Published on May 28th, 2018 | by Staples Soccer3
Fred Cantor ’71 Meets His ’65 Idols
Fred Cantor ’71 writes:
Very few of us get the opportunity to hang out with and say thank you to athletes who inspired us when we were kids. For those fortunate enough to do it, the opportunity probably arises at some charity event such as a golf fundraiser featuring long-retired professional athletes.
But for me, some of the most inspirational athletes back in the 1960s were local guys who weren’t pro or even college stars — they happened to play high school soccer at Staples.
This was an era long before Pele had come from Brazil to play for the New York Cosmos. Soccer was not yet an integral part of youth sports around the country. I had never played it or even seen a soccer game until we moved to Westport and my older brother Marc, a very talented athlete, became a member of the Staples squad in 1964.
I quickly became a soccer fan, thanks in large part to the successful program that coach Albie Loeffler had built up in a short period of time.
In the fall of 1965, when I was a 7th grader at the brand new Coleytown Junior High, which started up its own 8th-9th grade varsity soccer team, I began thinking: “Maybe this is something I could do.” I was short and thin, so traditional American sports such as football and basketball were probably out of the question for me.
But what really cemented it for me was watching the Staples team play in what turned out to be a magical season.
They won game after game with an entertaining style of play. During the regular season, in front of a huge crowd, they upset undefeated archrival Brien McMahon 3-1, on a couple of late goals by leading scorer Willy Shaeffer. McMahon’s closest game prior to that loss was, incredibly, a 3-0 victory.
The athletes on the Staples soccer team seemed larger than life to me. As I sat on the hill enthralled with their play in the fall of ‘65, I imagined what it would be like to score a winning goal for Staples.
That feeling was reinforced at the FCIAC championship game in New Canaan. Despite having a perfect 12-0 record Staples was the underdog against McMahon, whose 2 leading scorers would go on to become college All-Americans. The game was a thrilling back-and-forth affair. Staples once again emerged victorious, on a goal in the final minutes.
When the final whistle blew, I ran out on the field and joined in the joyous celebration. For a 12-year-old fan, it doesn’t get much better than that.
Fast forward to the Staples class of ‘66 50th reunion in August 2016. I decided to go to the Sunday morning event at Compo to see who was there from that fabled ‘65 team, to tell them how much they inspired me. I saw 2 players: Murray Rosenberg ‘66 and Doug Lee ‘67 (attending with a member of ‘66).
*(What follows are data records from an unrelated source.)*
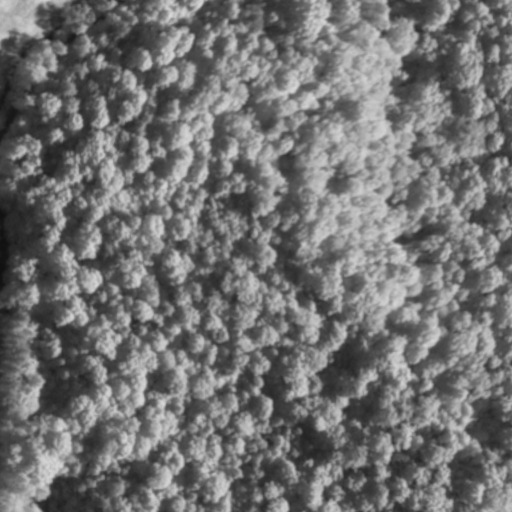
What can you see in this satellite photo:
building: (40, 510)
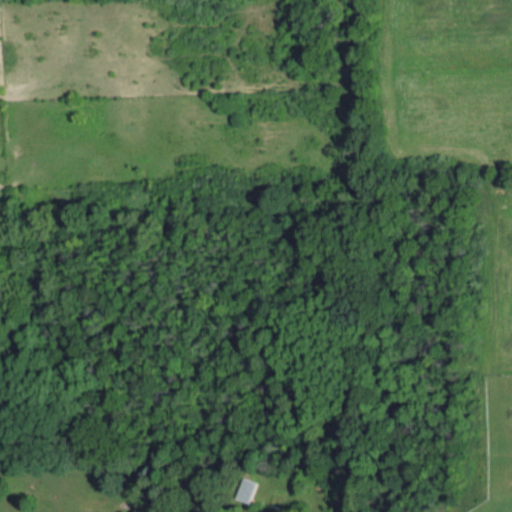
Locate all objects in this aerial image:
crop: (456, 119)
building: (249, 491)
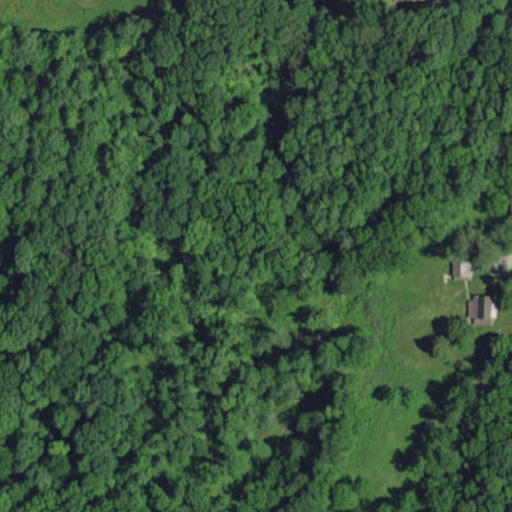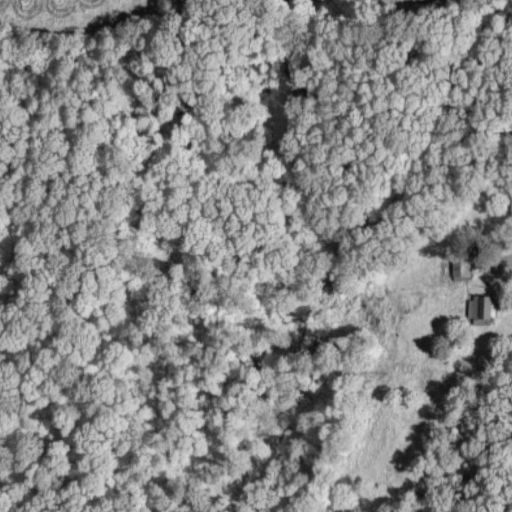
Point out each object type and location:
building: (510, 203)
building: (460, 266)
building: (478, 308)
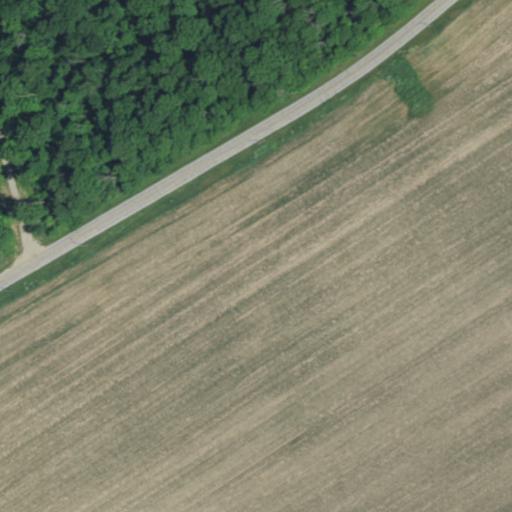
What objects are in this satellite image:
road: (228, 148)
road: (11, 196)
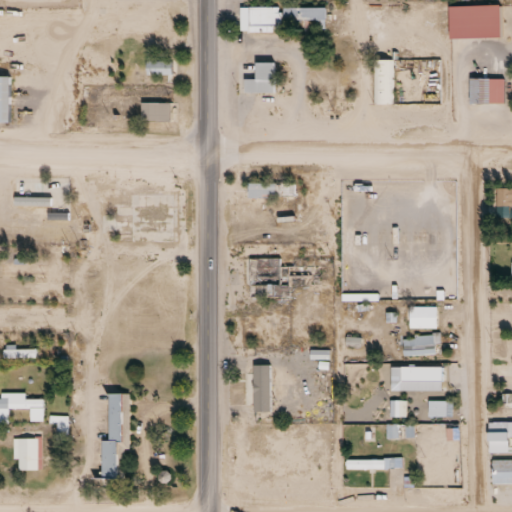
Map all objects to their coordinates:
building: (472, 13)
building: (262, 16)
building: (301, 16)
building: (473, 21)
building: (156, 60)
building: (160, 72)
building: (259, 72)
building: (382, 74)
building: (260, 79)
building: (380, 82)
building: (484, 84)
building: (4, 89)
building: (485, 90)
building: (3, 99)
building: (156, 105)
building: (154, 112)
road: (358, 150)
road: (102, 152)
building: (268, 190)
building: (503, 202)
building: (57, 212)
road: (204, 255)
building: (22, 269)
building: (510, 269)
building: (282, 274)
building: (17, 294)
road: (495, 297)
building: (421, 317)
road: (478, 330)
road: (341, 331)
building: (419, 348)
building: (18, 353)
building: (424, 374)
building: (257, 388)
building: (24, 397)
building: (22, 405)
building: (435, 408)
building: (115, 428)
building: (114, 435)
building: (27, 448)
building: (25, 453)
building: (501, 472)
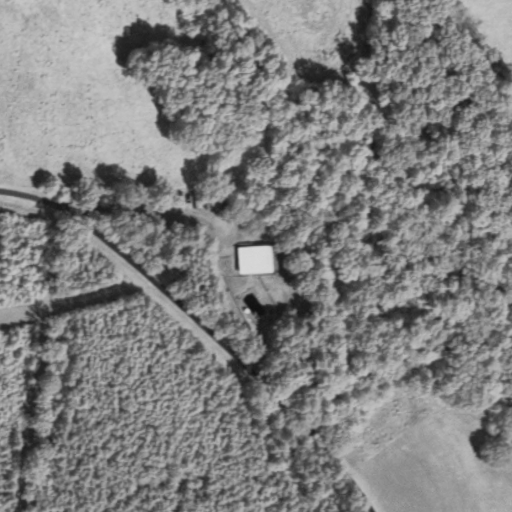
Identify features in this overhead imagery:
building: (210, 202)
building: (253, 259)
road: (223, 312)
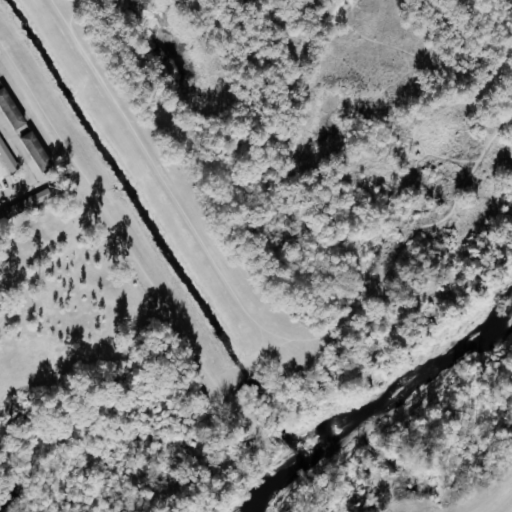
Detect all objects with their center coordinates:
road: (57, 11)
road: (494, 36)
road: (429, 58)
building: (12, 109)
building: (0, 127)
road: (423, 136)
building: (39, 151)
building: (8, 155)
road: (25, 164)
road: (464, 175)
road: (88, 186)
building: (42, 197)
road: (202, 250)
river: (379, 404)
I chatted with both. They were great guys. The only jarring moment was seeing that Murray and I were now the same height! Both seemed pleased to learn that their team helped start me down the path of playing soccer.
But I missed seeing one of the stars of that team who was back for the reunion.
Now, almost 2 years later Murray, who lives in Los Angeles, said he had a surprise for me (he had learned I have a short-term rental in Orange County). It turned out that the star player I missed at the ‘66 reunion, Ken Nigohosian, now spends half the year in nearby Mission Viejo. Murray and Ken wanted to get together for lunch.
Murray and Ken were both All-FCIAC first team selections at midfield and fullback, respectively. This invitation was for me comparable to Walt Frazier and Earl Monroe wanting to have a meal together. Years ago I did have quality time with Monroe when he drove me between Westchester and New York for a business meeting. This was every bit as cool.
Specific soccer memories like that ‘65 FCIAC championship game, playing against archrival McMahon (including a recollection by Ken of rocks being thrown at the Staples players at that away match), and the remarkable traits of the legendary Albie Loeffler (including his ahead-of-the-curve providing of scouting reports on some top opponents) were all part of the lunch discussion.
So were general memories of life in Westport back in the day, including some of Murray and Ken’s favorite hangouts downtown: the Y and Bill’s Smoke Shop.
Murray and Ken were talented multi-sport athletes who played just about everything from football to baseball from the youth level all the way to varsity at both high school and college. Both said that Albie Loeffler was unequivocally the best coach they ever had in any sport, at any level of play.
It was a terrific lunch: in part a stroll down memory lane in Westport, but also a realization that we were all very fortunate to have played on special teams, for a special coach.